Super Estado e Estado mínimo

Elites não querem que o Estado gaste com saúde. Mas, no controle da sociedade, o Império não fará economia e cabe ao Estado bancar o espetáculo

Halley Margon Jr.

De Barcelona

A pequena Holanda foi uma das células de onde brotou o capitalismo na Europa. Num livreto no mínimo curioso sobre aquelas décadas iniciais (“Veneza e Amsterdã — Um Estudo Sobre as Elites do Século XVII”), Peter Burke chama a atenção para uma “mudança muito importante no estilo de vida das duas elites, durante o desenrolar do século17”. O que ocorreu, segundo o historiador, “foi um deslocamento do mar para a terra, do trabalho para o prazer, da parcimônia para o consumo ostentatório, do entrepreneur para o rentier…”. Seria interessante que pudéssemos falar mais dessas duas figurinhas carimbadas também presentes nas elites do século 21 onde, segundo Thomas Piketty, o rentista é cada vez mais importante que o empreendedor. Mas não é isso o que interessa agora.

Mark Rutte: político holandês | Foto: Reprodução

A Holanda que tem sido manchete nas últimas semanas nos jornais europeus é muito mais que a Amsterdã dos entrepreneurs do século 17, e é apenas a Holanda tal como a conhecemos: a terra de Johan Cruyff e também um dos menores países do continente. O nome correto e oficial é Países Baixos (Nederland), e não Holanda (Holland). Mas vamos ficar com Holanda, por hora. Tem 17 milhões de habitantes esparramados por um território de 41,5 mil quilômetros quadrados. Em tamanho é apenas o trigésimo quarto na lista dos cinquenta países europeus. Quanto ao IDH, está geralmente entre os sete primeiros colocados.
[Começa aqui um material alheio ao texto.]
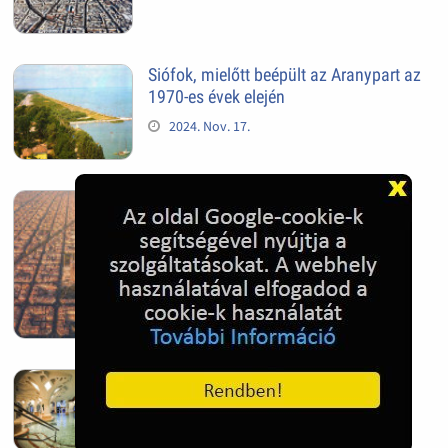
Siófok, mielőtt beépült az Aranypart az
1970-es évek elején
2024. Nov. 17.
Barcelona, Spanyolország
2022. Dec. 04.
Hagymatikum | Makó fürdő
2022. Nov. 01.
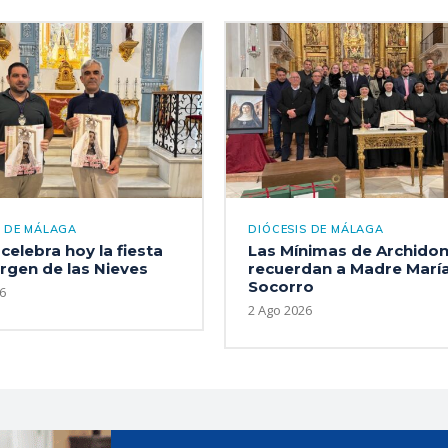
S DE MÁLAGA
DIÓCESIS DE MÁLAGA
celebra hoy la fiesta
Las Mínimas de Archido
irgen de las Nieves
recuerdan a Madre María
Socorro
6
2 Ago 2026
Desde meados do mês, o primeiro-ministro Mark Rutte é o foco das atenções. Na sexta-feira, 15, anunciou a renúncia do seu governo (de centro-direita) em meio às fraudes milionárias contra famílias pobres, em geral de origem imigrante. Rutte finalmente aceitou a responsabilidade “por anos de má gestão dos subsídios para o cuidado de crianças”, que levou aproximadamente 26 mil famílias “à ruína financeira”. Segundo suas próprias palavras, “gente inocente foi criminalizada e tiveram suas vidas arruinadas”. O malfeito durou uma década inteira, durante a qual Rutte sempre esteve à frente do gabinete. A demissão tem cara de manobra ou, como disse uma analista, “ver Mark Rutte, todo-sorrisos, apresentando a demissão deixa claro que sai para poder voltar”.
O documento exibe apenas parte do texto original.